Oui, mais le système dérive de plus en plus… Il y a urgence, car les plâtres sur jambes de bois, ça camoufle aux électeurs, mais ça a un coût exorbitant qui lui, se camoufle de moins en moins ; et qui, de surcroît, provoque la perte de confiance en la médecine, préventive en particulier, avec judiciarisation galopante. (Le protocole est un plâtre efficace, mais non suffisant) La télémédecine proposée, les IPA apparaissent dans le contexte actuel comme de nouveaux plâtres pour combler les trous grandissants laissés aux généralistes et qu’ils ne peuvent plus assumer, et non comme des éléments à intégrer dans un plan raisonné "ville et santé" qui n’existe pas.

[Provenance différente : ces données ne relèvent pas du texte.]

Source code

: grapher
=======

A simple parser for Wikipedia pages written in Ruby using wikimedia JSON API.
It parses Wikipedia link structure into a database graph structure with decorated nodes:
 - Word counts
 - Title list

Détruire pour reconstruire… Tel est le schéma de la vie ; les hôpitaux de proximité ont disparu, vive les maisons médicales (mais pas sur un modèle administratif unique) ! Mais dans l’anarchie, sans vue d’ensemble dessinée par le politique, chacun faisant n’importe quoi n’importe où, on risque de se retrouver avec comme modèle économique celui de Knock ! Comment inciter les médecins à aller dans des zones où tout service ou travail ou loisirs de proximité disparaissent au profit des seules grandes villes qui happent alors les populations (pour récupérer les impôts locaux), pour les entasser dans des cages à lapins, source de pollution, de mal-être, donc de criminalité et de troubles de santé grandissants ! Le schéma de la politique de la ville est le même que celui des hôpitaux… Mort des villages, mort des hôpitaux de proximité, mort des généralistes.
Alors Mme Buzyn appelle au secours les médecins ; mais ce n’est pas aux médecins généralistes de participer au plan de sauvetage de sa carrière ! C’est à elle, elle est payée suffisamment cher pour cela, de faire émerger (sans que cela ne soit que des mots creux) une solution de sauvetage du système de santé, surtout dans l’amélioration de la santé des individus, avec en ce qui nous concerne :
1 - (re) définition du rôle exact du généraliste nouveau dans notre société ;
2 - indication des moyens (quoi, combien, quand et où) que l’on donne aux médecins pour qu’ils puissent évoluer, dans la diversité liée à chacun, vers ce rôle ;
3 - indication des revenus que l’on veut donner aux médecins nouveaux ;
4 - expliquer à la population ce qu’est ce médecin nouveau.
Cela, pour rétablir partout une médecine de proximité dans des lieux où les patients qui en ont besoin ont du temps pour dire et comprendre, où les médecins qui en ont besoin ont du temps pour écouter, examiner, expliquer, orienter, cela avec des honoraires décents. Les généralistes pourront seulement alors devenir le pivot d’un système de soins modernisé, ce qu’ils ne sont plus depuis fort longtemps, contrairement à ce qu’on leur dit pour lamentablement les flatter, par méthode Coué au plus mauvais sens du terme.